Zündfunk Generator Gespräch mit dem Historiker und Politologen Achille Mbembe

Sonntag, 20.12.2015
22:05 bis 23:00 Uhr

BAYERN 2

Über globale Apartheid, postkoloniale Zynismen und kapitalistischen Unsinn.
Ein Gespräch mit Achille Mbembe, Historiker und Politologe aus Kamerun.
Von Judith Schnaubelt
Internet: www.bayern2.de/zuendfunk
Als Podcast verfügbar

"Während Europa seine Tore zumacht, müssen wir unsere öffnen; nicht nur für jene Afrikaner, die sich in die Diaspora begeben haben und zurückkommen möchten. Wir müssen den Kontinent für andere, neue Migrationszyklen öffnen" Achille Mbembe
Was wie ein origineller Vorschlag im Vergleich zu den üblichen, oft ratlosen Debatten zum Thema Flüchtlinge, Migranten und Arbeitsnomaden klingt, ist ein dringlicher politischer Appell, die Grenzen in Afrika durchlässiger zu machen; ja, sie sogar "niederzureißen" als Erbe des Kolonialismus.
"Es ist unmöglich, dass Afrikaner doppelt bestraft sind. Sie können auf ihrem Kontinent nicht frei umherreisen. Und sie können sich von ihrem Kontinent nicht frei wegbewegen." Achille Mbembe
Mama Afrika, wie der Kameruner Achille Mbembe den Kontinent liebevoll nennt, müsste "theoretisch niemand verlassen, es gibt genug Platz und genug Ressourcen". Sein Wunsch ist sogar, dass sich zukünftig viele Einwanderer aus anderen Erdteilen in Afrika niederlassen.
"Er ist ein Visionär, einer der originellsten Denker seiner Zeit." Hans-Georg Küppers, Kulturreferent München
Achille Mbembe setzt sich bevorzugt mit Theorie und Praxis des Kolonialismus und Postkolonialismus auseinander.
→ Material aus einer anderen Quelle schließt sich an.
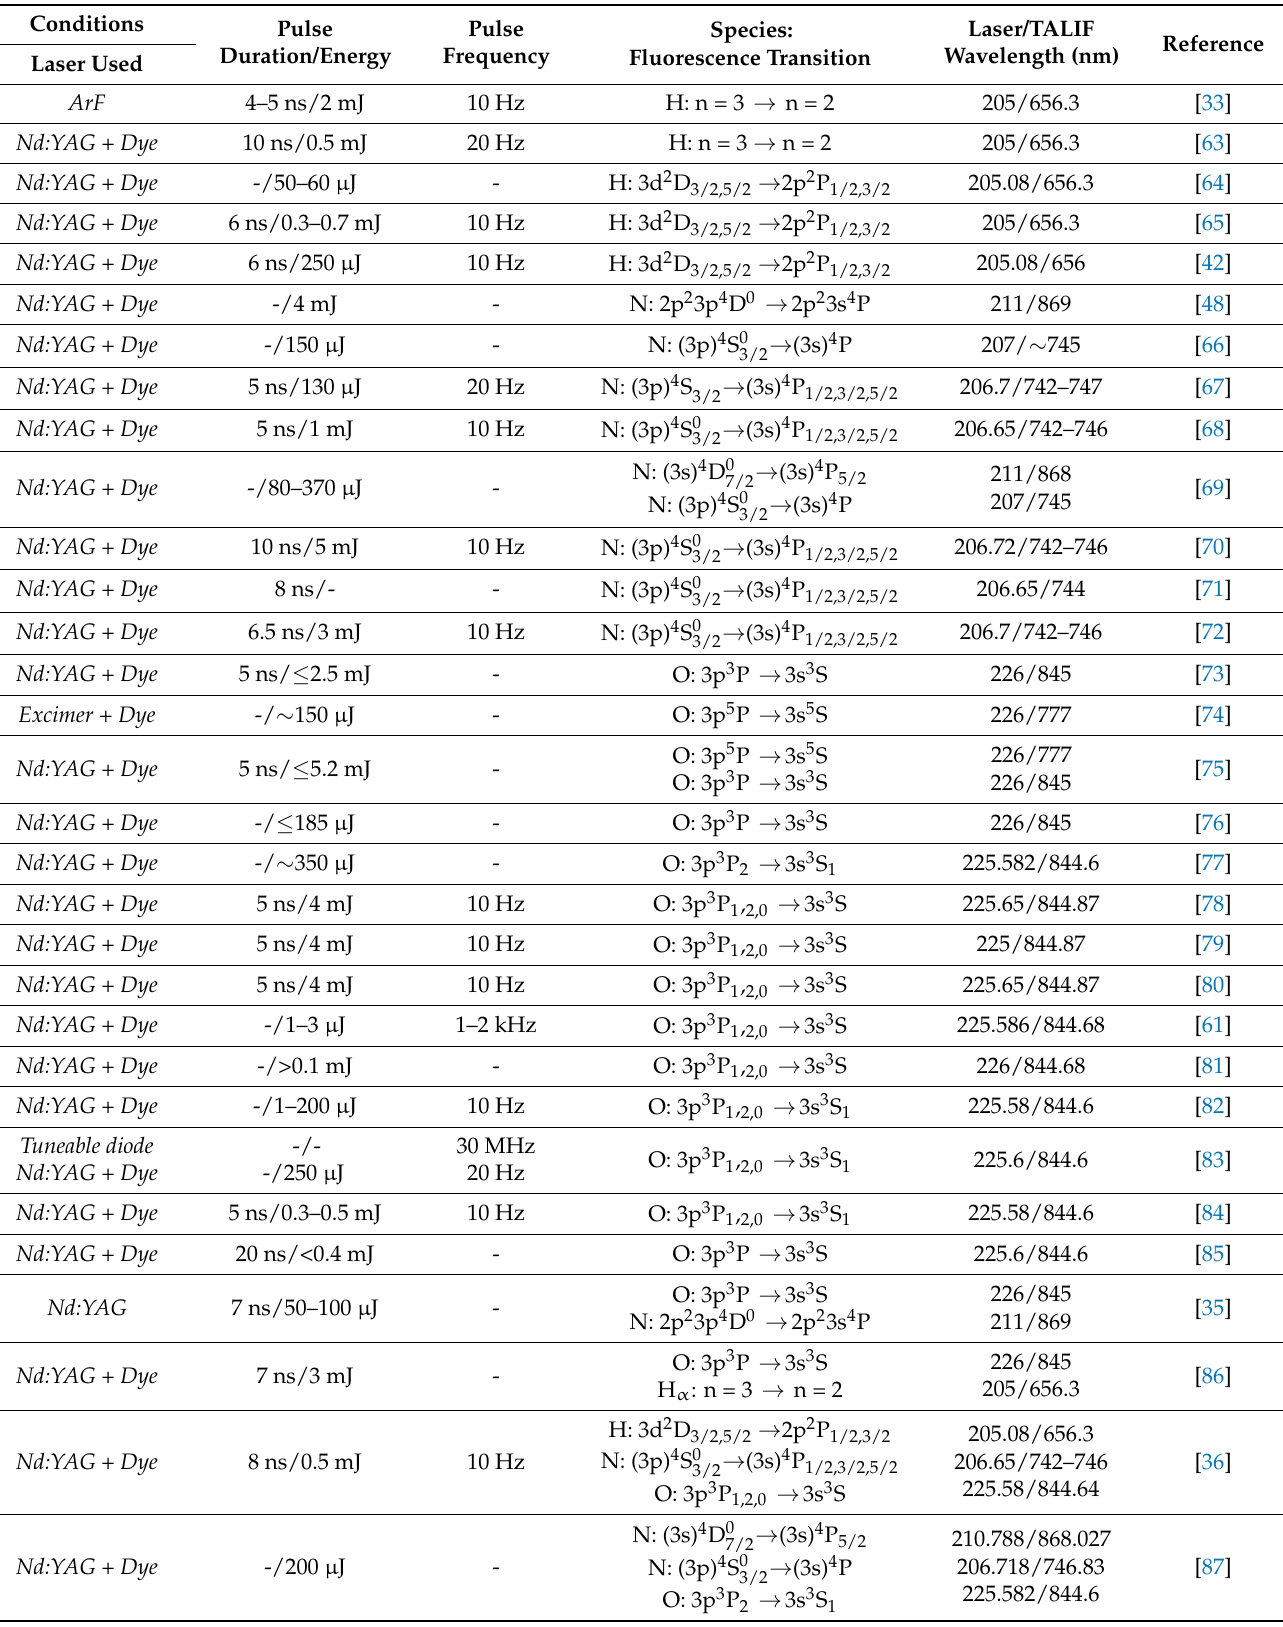
Table 1. Excitation schemes and laser characteristics used in different ns–TALIF studies to probe the most common atomic species (H, N and O) in plasmas and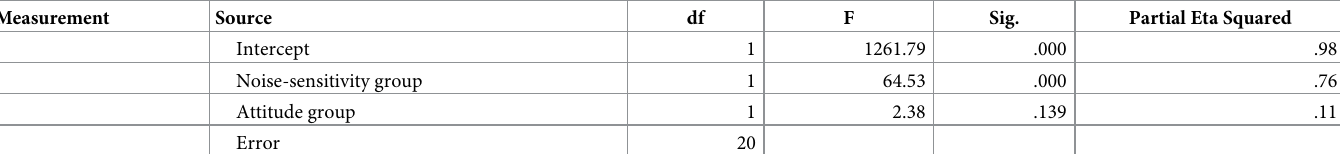
PLOS ONE | https://doi.org/10.1371/journal.pone.0202058 August 13,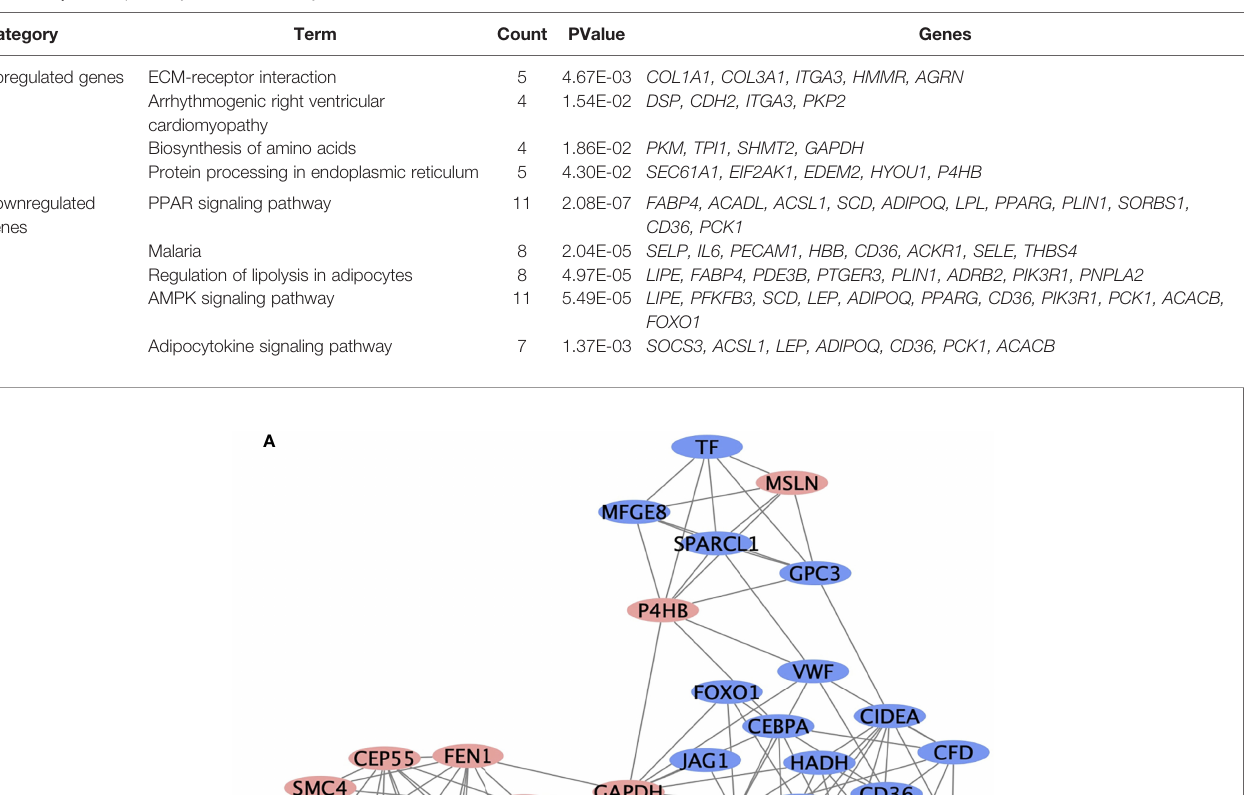
TABLE 2 | KEGG pathway enrichment analysis of DEGs.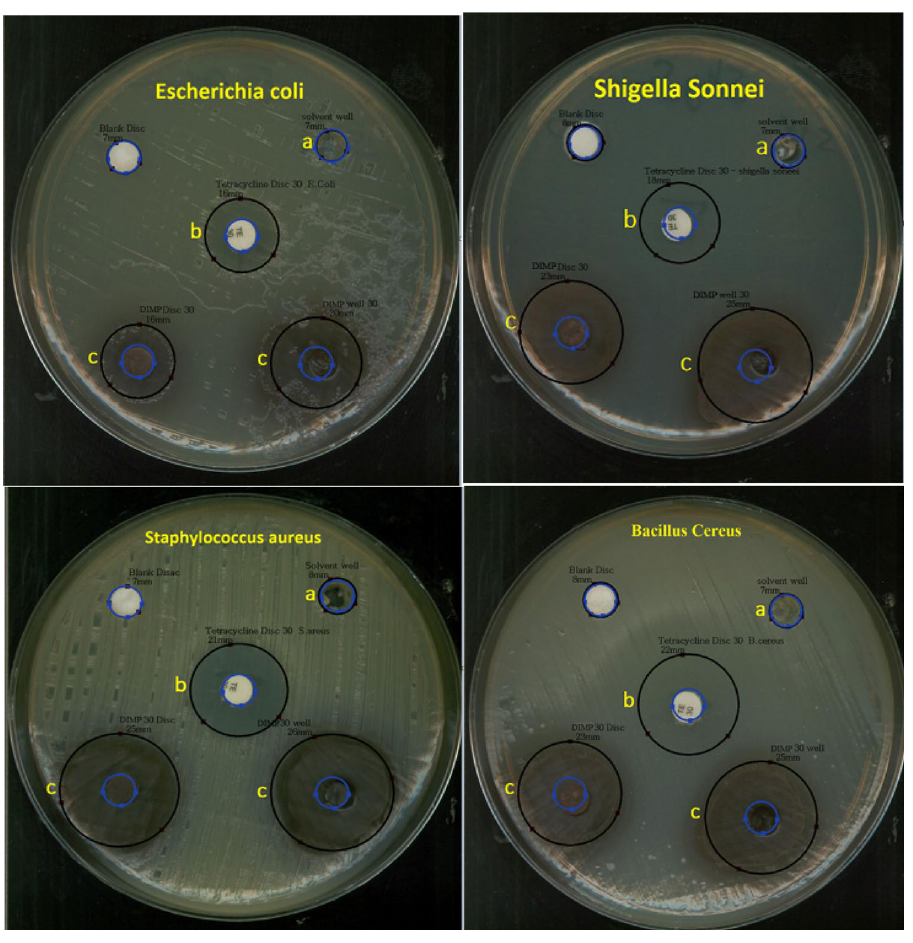
Figure 12. Inhibition zone diameters (mm) obtained of Bacillus cereus, Staphylococcus aureus, Escherichia coli and Shigella sonnei in disc diffusion test for 30 mg ml −1 of (a) solvent, (b) tetracycline and (c) DIMP.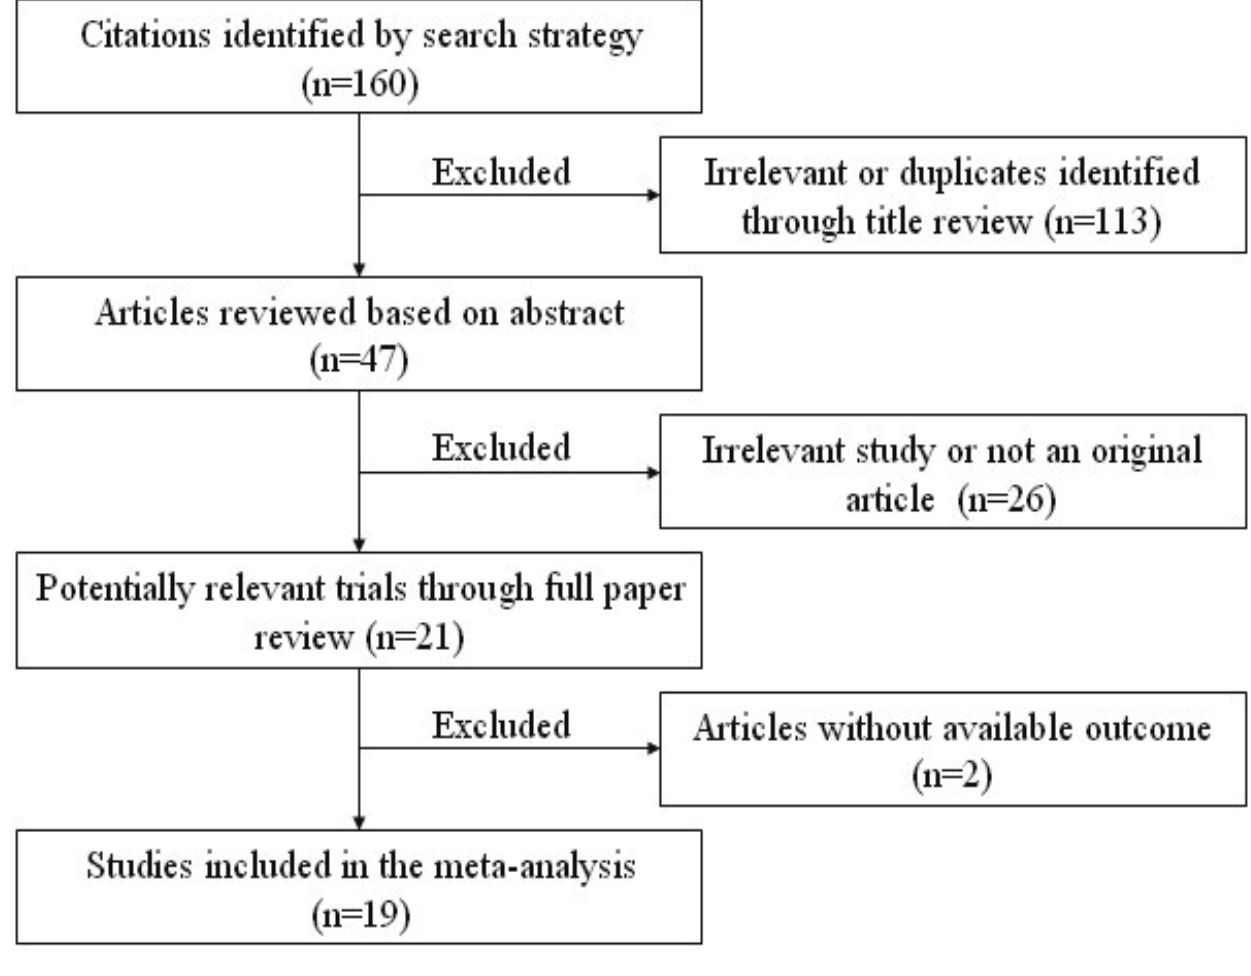
Figure 1. The flow diagram of the meta analysis.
Zum einen als forschender Professor für Geschichte und Politik an der Witwatersrand-Universität in Johannesburg, zum anderen als Autor komplexer langer Essays wie "Critique de la raison nègre".
2014 ist das Werk beim Suhrkamp Verlag auf Deutsch erschienenen. In "Kritik der schwarzen Vernunft" arbeitet Mbembe die Verbindungen von Kapitalismus, Sklaverei und Rassismus heraus. Für den Essay wurde ihm am 30. November 2015 der "Geschwister-Scholl-Preis" der Stadt München und des Börsenvereins des deutschen Buchhandels verliehen.
"Mbembes Buch ist aktueller denn je und seine klugenThesen und beunruhigenden Einsichten gehören insStammbuch eines jeden politisch denkenden Menschen." Michael Then, Vorsitzender des Börsenvereins des deutschen Buchhandels, Landesverband Bayern e.V.
Die Preisverleihung fand im Hauptgebäude der Ludwig Maximilians-Universität statt. Wo sonst? Hier verteilten Hans und Sophie Scholl und andere Mitglieder der "Weißen Rose" einst ihre Flugblätter. Sie haben den Widerstand gegen Krieg und Naziregime mit ihrem Leben bezahlt.
Achille Mbembe war ebenfalls politisch aktiv als Student in Kamerun, musste das Land verlassen, um einer Inhaftierung zu entgehen; er trat die Flucht an nach Simbabwe, lernte dort viele Mitglieder des südafrikanischen ANC kennen, die dort im Exil lebten; Jahre später machte er sich weiter auf nach Paris, um da an der Sorbonne zu studieren. Heute ist Monsieur Le Professeur 57 Jahre alt, wirkt gar nicht professoral und hat es in München geschafft, während einer Fragestunde 90 Minuten lang die Konzentration einer Gruppe Studenten von der LMU zu bekommen. Anschließend hat er sich mit dem Zündfunk zum Gespräch getroffen und sich gerne bereit erklärt, die aktuelle Flüchtlingssituation in Europa und vieles mehr mal aus seiner "afrikanischen" Perspektive zu kommentieren.